**Records for this exercise**
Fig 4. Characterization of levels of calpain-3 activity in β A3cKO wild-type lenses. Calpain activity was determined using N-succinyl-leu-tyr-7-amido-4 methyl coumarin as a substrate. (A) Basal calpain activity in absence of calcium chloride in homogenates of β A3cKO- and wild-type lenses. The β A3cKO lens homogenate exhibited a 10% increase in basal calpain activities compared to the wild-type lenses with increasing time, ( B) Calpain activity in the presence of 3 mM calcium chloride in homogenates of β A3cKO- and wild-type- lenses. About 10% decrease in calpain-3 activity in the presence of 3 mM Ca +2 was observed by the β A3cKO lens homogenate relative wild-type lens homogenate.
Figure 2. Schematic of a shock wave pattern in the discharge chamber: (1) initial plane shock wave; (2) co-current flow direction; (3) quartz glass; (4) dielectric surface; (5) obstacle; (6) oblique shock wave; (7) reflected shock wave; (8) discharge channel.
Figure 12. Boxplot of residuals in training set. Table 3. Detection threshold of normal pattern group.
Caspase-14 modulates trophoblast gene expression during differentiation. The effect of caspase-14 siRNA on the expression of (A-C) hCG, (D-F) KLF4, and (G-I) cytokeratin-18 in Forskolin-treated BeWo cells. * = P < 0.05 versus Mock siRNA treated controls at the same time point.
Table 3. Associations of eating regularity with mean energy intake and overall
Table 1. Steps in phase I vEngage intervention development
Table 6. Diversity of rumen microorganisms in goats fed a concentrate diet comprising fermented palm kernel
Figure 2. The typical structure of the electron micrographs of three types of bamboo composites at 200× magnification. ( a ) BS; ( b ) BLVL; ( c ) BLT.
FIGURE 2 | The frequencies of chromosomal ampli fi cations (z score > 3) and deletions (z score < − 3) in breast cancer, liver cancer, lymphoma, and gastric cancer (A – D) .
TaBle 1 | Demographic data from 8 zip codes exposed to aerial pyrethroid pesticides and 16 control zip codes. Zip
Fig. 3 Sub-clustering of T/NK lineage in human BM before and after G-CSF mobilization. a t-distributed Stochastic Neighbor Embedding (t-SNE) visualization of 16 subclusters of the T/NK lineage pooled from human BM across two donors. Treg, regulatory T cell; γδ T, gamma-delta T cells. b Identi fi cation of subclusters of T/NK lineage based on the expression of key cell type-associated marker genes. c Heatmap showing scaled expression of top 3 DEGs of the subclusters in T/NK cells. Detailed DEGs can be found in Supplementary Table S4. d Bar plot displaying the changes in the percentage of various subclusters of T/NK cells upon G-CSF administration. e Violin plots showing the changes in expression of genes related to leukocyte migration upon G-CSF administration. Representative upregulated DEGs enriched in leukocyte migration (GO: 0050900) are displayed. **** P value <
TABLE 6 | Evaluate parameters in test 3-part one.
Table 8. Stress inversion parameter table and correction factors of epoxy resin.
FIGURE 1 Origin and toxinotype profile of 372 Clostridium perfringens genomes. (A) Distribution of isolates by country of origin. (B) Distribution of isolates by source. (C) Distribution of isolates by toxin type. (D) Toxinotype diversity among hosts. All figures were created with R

**Your assignment**
Return exactly, and only, the lines above starting at the line that contains "Figure 2. Schematic" and ending at the line that contains "FIGURE 2 | The".

**Written reply**
Figure 2. Schematic of a shock wave pattern in the discharge chamber: (1) initial plane shock wave; (2) co-current flow direction; (3) quartz glass; (4) dielectric surface; (5) obstacle; (6) oblique shock wave; (7) reflected shock wave; (8) discharge channel.
Figure 12. Boxplot of residuals in training set. Table 3. Detection threshold of normal pattern group.
Caspase-14 modulates trophoblast gene expression during differentiation. The effect of caspase-14 siRNA on the expression of (A-C) hCG, (D-F) KLF4, and (G-I) cytokeratin-18 in Forskolin-treated BeWo cells. * = P < 0.05 versus Mock siRNA treated controls at the same time point.
Table 3. Associations of eating regularity with mean energy intake and overall
Table 1. Steps in phase I vEngage intervention development
Table 6. Diversity of rumen microorganisms in goats fed a concentrate diet comprising fermented palm kernel
Figure 2. The typical structure of the electron micrographs of three types of bamboo composites at 200× magnification. ( a ) BS; ( b ) BLVL; ( c ) BLT.
FIGURE 2 | The frequencies of chromosomal ampli fi cations (z score > 3) and deletions (z score < − 3) in breast cancer, liver cancer, lymphoma, and gastric cancer (A – D) .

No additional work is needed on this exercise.